WORK ORDER: I need the entries printed again word for word, without the images.
DATA Start Marker
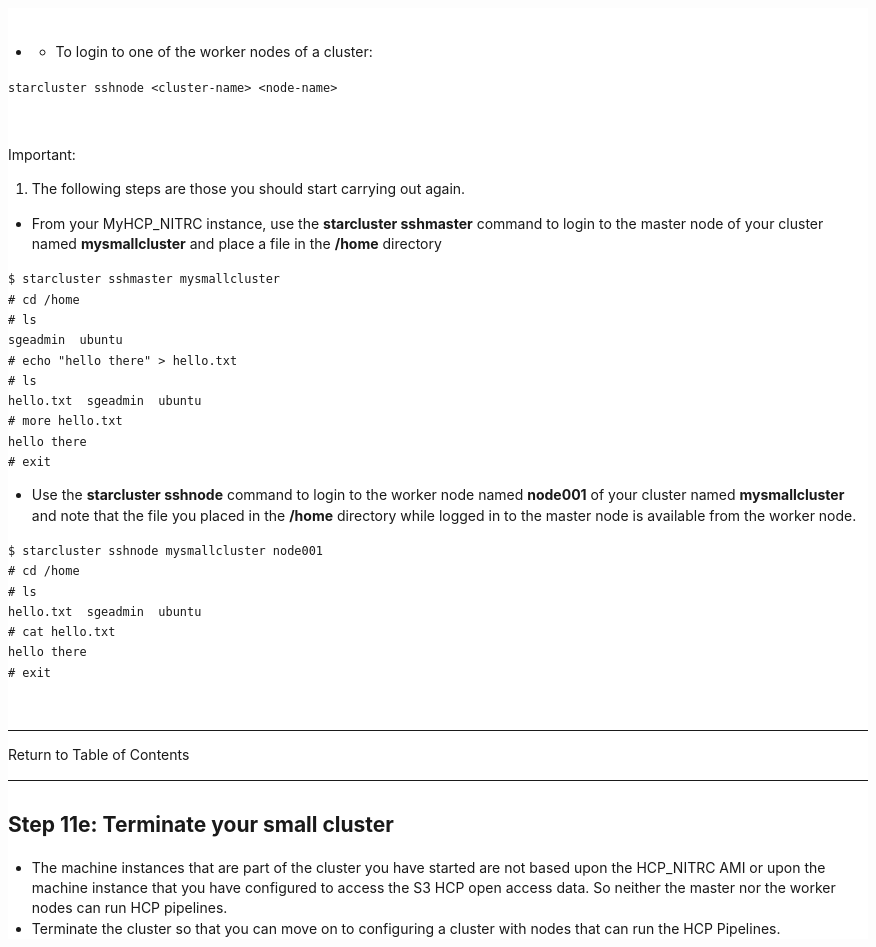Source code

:  

* + To login to one of the worker nodes of a cluster:

```
starcluster sshnode <cluster-name> <node-name>
```

 

Important:

1. The following steps are those you should start carrying out again.
* From your MyHCP\_NITRC instance, use the **starcluster sshmaster** command to login to the master node of your cluster named **mysmallcluster** and place a file in the **/home** directory

```
$ starcluster sshmaster mysmallcluster
# cd /home
# ls
sgeadmin  ubuntu
# echo "hello there" > hello.txt
# ls
hello.txt  sgeadmin  ubuntu
# more hello.txt
hello there
# exit
```

  


* Use the **starcluster sshnode** command to login to the worker node named **node001** of your cluster named **mysmallcluster** and note that the file you placed in the **/home** directory while logged in to the master node is available from the worker node.

```
$ starcluster sshnode mysmallcluster node001
# cd /home
# ls
hello.txt  sgeadmin  ubuntu
# cat hello.txt
hello there
# exit
```

 



---

Return to Table of Contents



---

## Step 11e: Terminate your small cluster

* The machine instances that are part of the cluster you have started are not based upon the HCP\_NITRC AMI or upon the machine instance that you have configured to access the S3 HCP open access data. So neither the master nor the worker nodes can run HCP pipelines.
* Terminate the cluster so that you can move on to configuring a cluster with nodes that can run the HCP Pipelines.
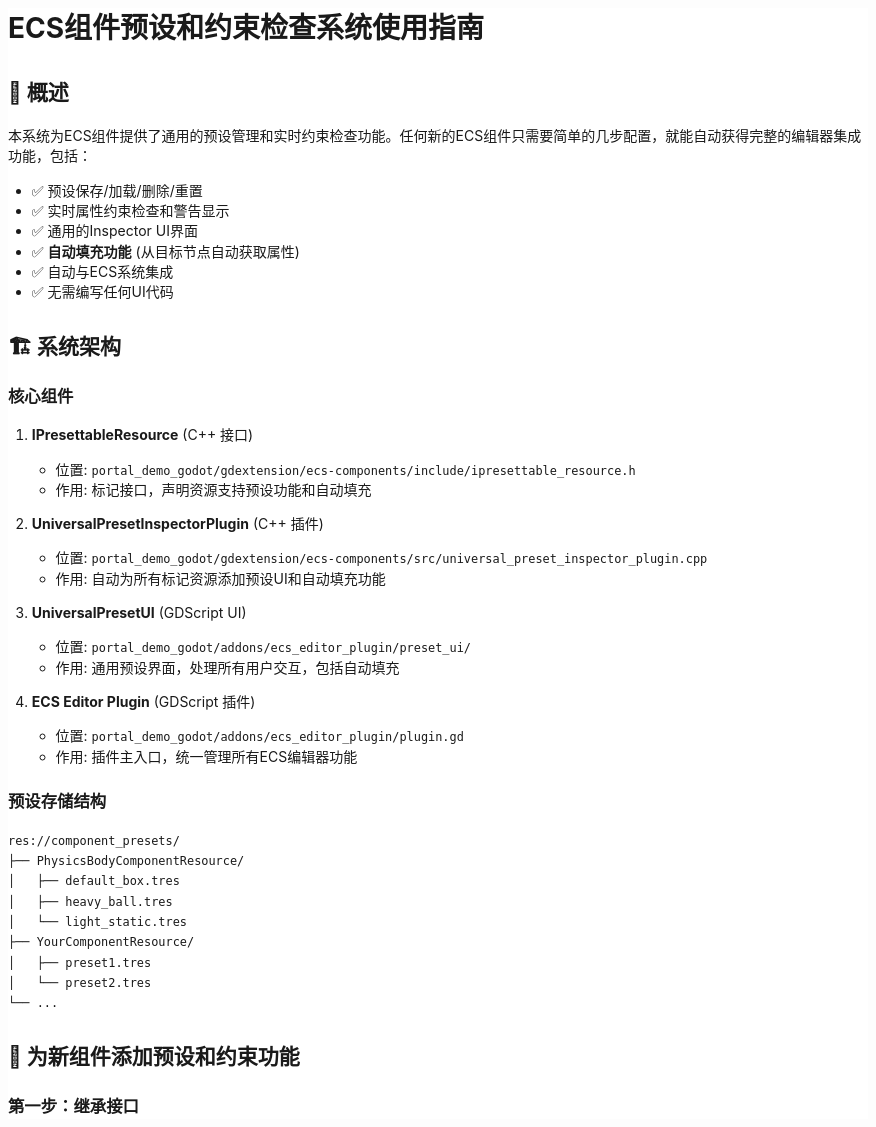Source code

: # ECS组件预设和约束检查系统使用指南

## 🎯 概述

本系统为ECS组件提供了通用的预设管理和实时约束检查功能。任何新的ECS组件只需要简单的几步配置，就能自动获得完整的编辑器集成功能，包括：

- ✅ 预设保存/加载/删除/重置
- ✅ 实时属性约束检查和警告显示  
- ✅ 通用的Inspector UI界面
- ✅ **自动填充功能** (从目标节点自动获取属性)
- ✅ 自动与ECS系统集成
- ✅ 无需编写任何UI代码

## 🏗️ 系统架构

### 核心组件

1. **IPresettableResource** (C++ 接口)
   - 位置: `portal_demo_godot/gdextension/ecs-components/include/ipresettable_resource.h`
   - 作用: 标记接口，声明资源支持预设功能和自动填充

2. **UniversalPresetInspectorPlugin** (C++ 插件)
   - 位置: `portal_demo_godot/gdextension/ecs-components/src/universal_preset_inspector_plugin.cpp`
   - 作用: 自动为所有标记资源添加预设UI和自动填充功能

3. **UniversalPresetUI** (GDScript UI)
   - 位置: `portal_demo_godot/addons/ecs_editor_plugin/preset_ui/`
   - 作用: 通用预设界面，处理所有用户交互，包括自动填充

4. **ECS Editor Plugin** (GDScript 插件)
   - 位置: `portal_demo_godot/addons/ecs_editor_plugin/plugin.gd`
   - 作用: 插件主入口，统一管理所有ECS编辑器功能

### 预设存储结构
```
res://component_presets/
├── PhysicsBodyComponentResource/
│   ├── default_box.tres
│   ├── heavy_ball.tres
│   └── light_static.tres
├── YourComponentResource/
│   ├── preset1.tres
│   └── preset2.tres
└── ...
```

## 🚀 为新组件添加预设和约束功能

### 第一步：继承接口
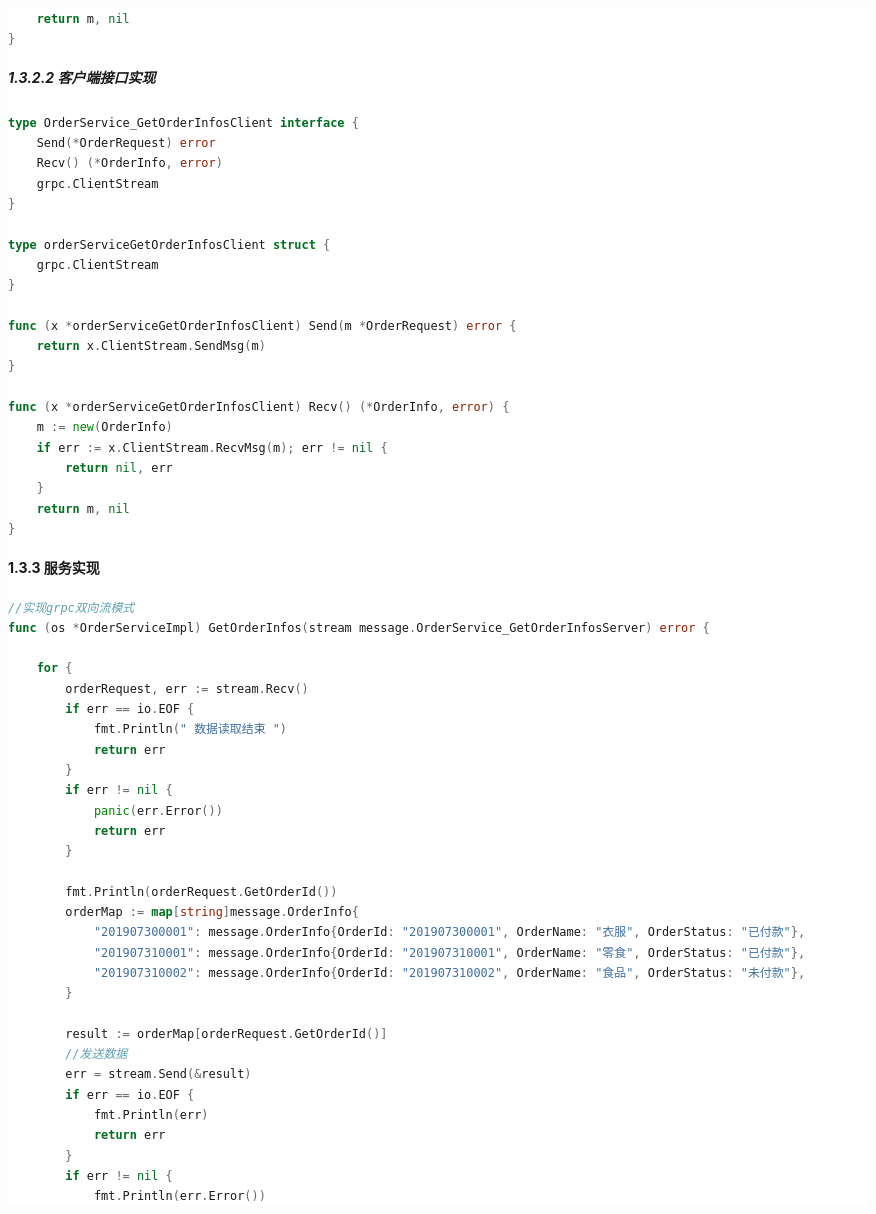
 ```go
	return m, nil
}
```

##### 1.3.2.2 客户端接口实现
```go
type OrderService_GetOrderInfosClient interface {
	Send(*OrderRequest) error
	Recv() (*OrderInfo, error)
	grpc.ClientStream
}

type orderServiceGetOrderInfosClient struct {
	grpc.ClientStream
}

func (x *orderServiceGetOrderInfosClient) Send(m *OrderRequest) error {
	return x.ClientStream.SendMsg(m)
}

func (x *orderServiceGetOrderInfosClient) Recv() (*OrderInfo, error) {
	m := new(OrderInfo)
	if err := x.ClientStream.RecvMsg(m); err != nil {
		return nil, err
	}
	return m, nil
}
```

#### 1.3.3 服务实现
```go
//实现grpc双向流模式
func (os *OrderServiceImpl) GetOrderInfos(stream message.OrderService_GetOrderInfosServer) error {

	for {
		orderRequest, err := stream.Recv()
		if err == io.EOF {
			fmt.Println(" 数据读取结束 ")
			return err
		}
		if err != nil {
			panic(err.Error())
			return err
		}

		fmt.Println(orderRequest.GetOrderId())
		orderMap := map[string]message.OrderInfo{
			"201907300001": message.OrderInfo{OrderId: "201907300001", OrderName: "衣服", OrderStatus: "已付款"},
			"201907310001": message.OrderInfo{OrderId: "201907310001", OrderName: "零食", OrderStatus: "已付款"},
			"201907310002": message.OrderInfo{OrderId: "201907310002", OrderName: "食品", OrderStatus: "未付款"},
		}

		result := orderMap[orderRequest.GetOrderId()]
		//发送数据
		err = stream.Send(&result)
		if err == io.EOF {
			fmt.Println(err)
			return err
		}
		if err != nil {
			fmt.Println(err.Error())
```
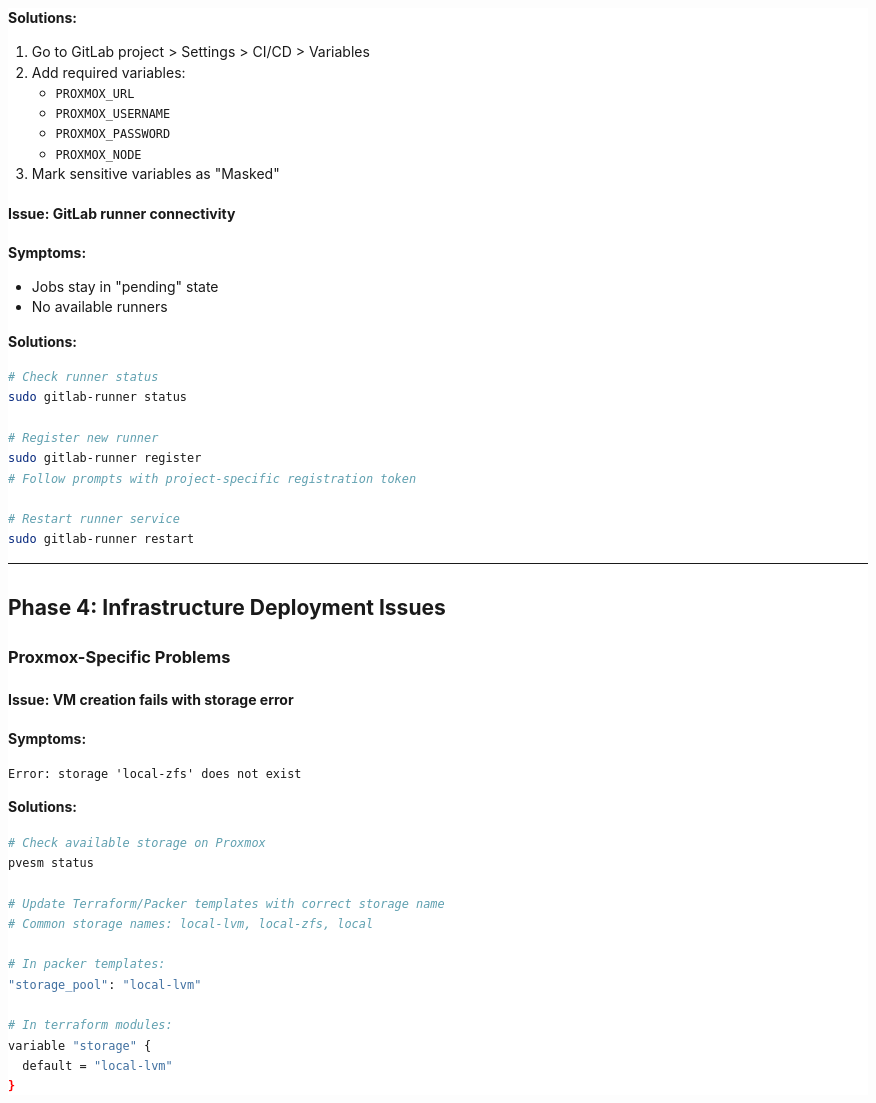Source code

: **Solutions:**
1. Go to GitLab project > Settings > CI/CD > Variables
2. Add required variables:
   - `PROXMOX_URL`
   - `PROXMOX_USERNAME`
   - `PROXMOX_PASSWORD`
   - `PROXMOX_NODE`
3. Mark sensitive variables as "Masked"

#### Issue: GitLab runner connectivity
**Symptoms:**
- Jobs stay in "pending" state
- No available runners

**Solutions:**
```bash
# Check runner status
sudo gitlab-runner status

# Register new runner
sudo gitlab-runner register
# Follow prompts with project-specific registration token

# Restart runner service
sudo gitlab-runner restart
```

---

## Phase 4: Infrastructure Deployment Issues

### Proxmox-Specific Problems

#### Issue: VM creation fails with storage error
**Symptoms:**
```
Error: storage 'local-zfs' does not exist
```

**Solutions:**
```bash
# Check available storage on Proxmox
pvesm status

# Update Terraform/Packer templates with correct storage name
# Common storage names: local-lvm, local-zfs, local

# In packer templates:
"storage_pool": "local-lvm"

# In terraform modules:
variable "storage" {
  default = "local-lvm"
}
```
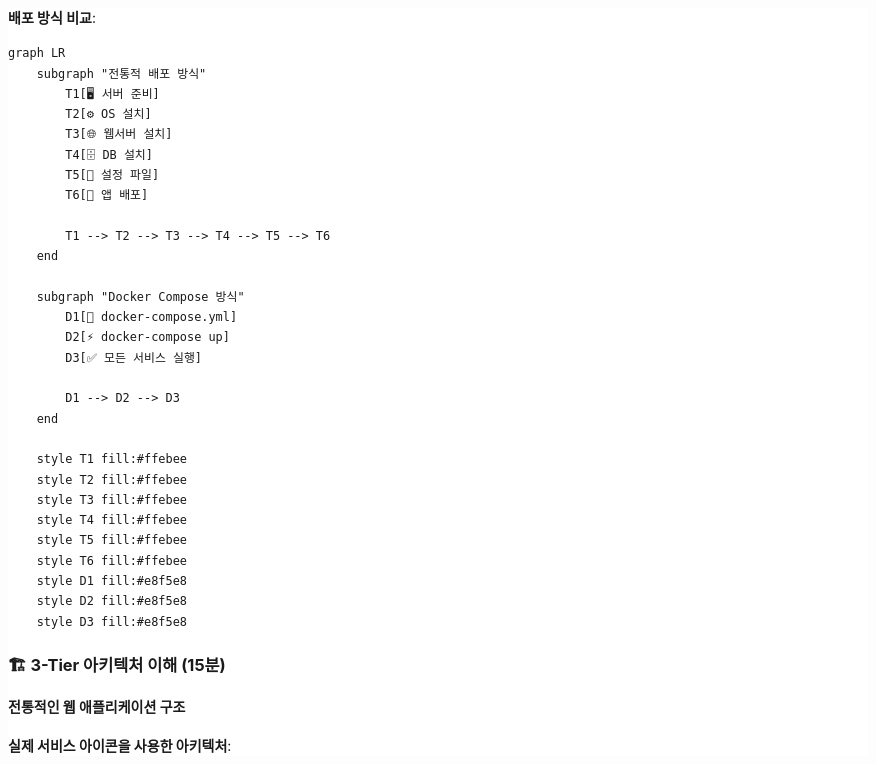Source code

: **배포 방식 비교**:
```mermaid
graph LR
    subgraph "전통적 배포 방식"
        T1[🖥️ 서버 준비]
        T2[⚙️ OS 설치]
        T3[🌐 웹서버 설치]
        T4[🗄️ DB 설치]
        T5[📝 설정 파일]
        T6[🚀 앱 배포]
        
        T1 --> T2 --> T3 --> T4 --> T5 --> T6
    end
    
    subgraph "Docker Compose 방식"
        D1[📄 docker-compose.yml]
        D2[⚡ docker-compose up]
        D3[✅ 모든 서비스 실행]
        
        D1 --> D2 --> D3
    end
    
    style T1 fill:#ffebee
    style T2 fill:#ffebee
    style T3 fill:#ffebee
    style T4 fill:#ffebee
    style T5 fill:#ffebee
    style T6 fill:#ffebee
    style D1 fill:#e8f5e8
    style D2 fill:#e8f5e8
    style D3 fill:#e8f5e8
```

### 🏗️ 3-Tier 아키텍처 이해 (15분)

#### 전통적인 웹 애플리케이션 구조

**실제 서비스 아이콘을 사용한 아키텍처**:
DATA End Marker
RESULT BELOW:
Source code

:  

* + To login to one of the worker nodes of a cluster:

```
starcluster sshnode <cluster-name> <node-name>
```

 

Important:

1. The following steps are those you should start carrying out again.
* From your MyHCP\_NITRC instance, use the **starcluster sshmaster** command to login to the master node of your cluster named **mysmallcluster** and place a file in the **/home** directory

```
$ starcluster sshmaster mysmallcluster
# cd /home
# ls
sgeadmin  ubuntu
# echo "hello there" > hello.txt
# ls
hello.txt  sgeadmin  ubuntu
# more hello.txt
hello there
# exit
```

  


* Use the **starcluster sshnode** command to login to the worker node named **node001** of your cluster named **mysmallcluster** and note that the file you placed in the **/home** directory while logged in to the master node is available from the worker node.

```
$ starcluster sshnode mysmallcluster node001
# cd /home
# ls
hello.txt  sgeadmin  ubuntu
# cat hello.txt
hello there
# exit
```

 



---

Return to Table of Contents



---

## Step 11e: Terminate your small cluster

* The machine instances that are part of the cluster you have started are not based upon the HCP\_NITRC AMI or upon the machine instance that you have configured to access the S3 HCP open access data. So neither the master nor the worker nodes can run HCP pipelines.
* Terminate the cluster so that you can move on to configuring a cluster with nodes that can run the HCP Pipelines.
Source code

: # ECS组件预设和约束检查系统使用指南

## 🎯 概述

本系统为ECS组件提供了通用的预设管理和实时约束检查功能。任何新的ECS组件只需要简单的几步配置，就能自动获得完整的编辑器集成功能，包括：

- ✅ 预设保存/加载/删除/重置
- ✅ 实时属性约束检查和警告显示  
- ✅ 通用的Inspector UI界面
- ✅ **自动填充功能** (从目标节点自动获取属性)
- ✅ 自动与ECS系统集成
- ✅ 无需编写任何UI代码

## 🏗️ 系统架构

### 核心组件

1. **IPresettableResource** (C++ 接口)
   - 位置: `portal_demo_godot/gdextension/ecs-components/include/ipresettable_resource.h`
   - 作用: 标记接口，声明资源支持预设功能和自动填充

2. **UniversalPresetInspectorPlugin** (C++ 插件)
   - 位置: `portal_demo_godot/gdextension/ecs-components/src/universal_preset_inspector_plugin.cpp`
   - 作用: 自动为所有标记资源添加预设UI和自动填充功能

3. **UniversalPresetUI** (GDScript UI)
   - 位置: `portal_demo_godot/addons/ecs_editor_plugin/preset_ui/`
   - 作用: 通用预设界面，处理所有用户交互，包括自动填充

4. **ECS Editor Plugin** (GDScript 插件)
   - 位置: `portal_demo_godot/addons/ecs_editor_plugin/plugin.gd`
   - 作用: 插件主入口，统一管理所有ECS编辑器功能

### 预设存储结构
```
res://component_presets/
├── PhysicsBodyComponentResource/
│   ├── default_box.tres
│   ├── heavy_ball.tres
│   └── light_static.tres
├── YourComponentResource/
│   ├── preset1.tres
│   └── preset2.tres
└── ...
```

## 🚀 为新组件添加预设和约束功能

### 第一步：继承接口
 ```go
	return m, nil
}
```

##### 1.3.2.2 客户端接口实现
```go
type OrderService_GetOrderInfosClient interface {
	Send(*OrderRequest) error
	Recv() (*OrderInfo, error)
	grpc.ClientStream
}

type orderServiceGetOrderInfosClient struct {
	grpc.ClientStream
}

func (x *orderServiceGetOrderInfosClient) Send(m *OrderRequest) error {
	return x.ClientStream.SendMsg(m)
}

func (x *orderServiceGetOrderInfosClient) Recv() (*OrderInfo, error) {
	m := new(OrderInfo)
	if err := x.ClientStream.RecvMsg(m); err != nil {
		return nil, err
	}
	return m, nil
}
```

#### 1.3.3 服务实现
```go
//实现grpc双向流模式
func (os *OrderServiceImpl) GetOrderInfos(stream message.OrderService_GetOrderInfosServer) error {

	for {
		orderRequest, err := stream.Recv()
		if err == io.EOF {
			fmt.Println(" 数据读取结束 ")
			return err
		}
		if err != nil {
			panic(err.Error())
			return err
		}

		fmt.Println(orderRequest.GetOrderId())
		orderMap := map[string]message.OrderInfo{
			"201907300001": message.OrderInfo{OrderId: "201907300001", OrderName: "衣服", OrderStatus: "已付款"},
			"201907310001": message.OrderInfo{OrderId: "201907310001", OrderName: "零食", OrderStatus: "已付款"},
			"201907310002": message.OrderInfo{OrderId: "201907310002", OrderName: "食品", OrderStatus: "未付款"},
		}

		result := orderMap[orderRequest.GetOrderId()]
		//发送数据
		err = stream.Send(&result)
		if err == io.EOF {
			fmt.Println(err)
			return err
		}
		if err != nil {
			fmt.Println(err.Error())
```
Source code

: **Solutions:**
1. Go to GitLab project > Settings > CI/CD > Variables
2. Add required variables:
   - `PROXMOX_URL`
   - `PROXMOX_USERNAME`
   - `PROXMOX_PASSWORD`
   - `PROXMOX_NODE`
3. Mark sensitive variables as "Masked"

#### Issue: GitLab runner connectivity
**Symptoms:**
- Jobs stay in "pending" state
- No available runners

**Solutions:**
```bash
# Check runner status
sudo gitlab-runner status

# Register new runner
sudo gitlab-runner register
# Follow prompts with project-specific registration token

# Restart runner service
sudo gitlab-runner restart
```

---

## Phase 4: Infrastructure Deployment Issues

### Proxmox-Specific Problems

#### Issue: VM creation fails with storage error
**Symptoms:**
```
Error: storage 'local-zfs' does not exist
```

**Solutions:**
```bash
# Check available storage on Proxmox
pvesm status

# Update Terraform/Packer templates with correct storage name
# Common storage names: local-lvm, local-zfs, local

# In packer templates:
"storage_pool": "local-lvm"

# In terraform modules:
variable "storage" {
  default = "local-lvm"
}
```
Source code

: **배포 방식 비교**:
```mermaid
graph LR
    subgraph "전통적 배포 방식"
        T1[🖥️ 서버 준비]
        T2[⚙️ OS 설치]
        T3[🌐 웹서버 설치]
        T4[🗄️ DB 설치]
        T5[📝 설정 파일]
        T6[🚀 앱 배포]
        
        T1 --> T2 --> T3 --> T4 --> T5 --> T6
    end
    
    subgraph "Docker Compose 방식"
        D1[📄 docker-compose.yml]
        D2[⚡ docker-compose up]
        D3[✅ 모든 서비스 실행]
        
        D1 --> D2 --> D3
    end
    
    style T1 fill:#ffebee
    style T2 fill:#ffebee
    style T3 fill:#ffebee
    style T4 fill:#ffebee
    style T5 fill:#ffebee
    style T6 fill:#ffebee
    style D1 fill:#e8f5e8
    style D2 fill:#e8f5e8
    style D3 fill:#e8f5e8
```

### 🏗️ 3-Tier 아키텍처 이해 (15분)

#### 전통적인 웹 애플리케이션 구조

**실제 서비스 아이콘을 사용한 아키텍처**:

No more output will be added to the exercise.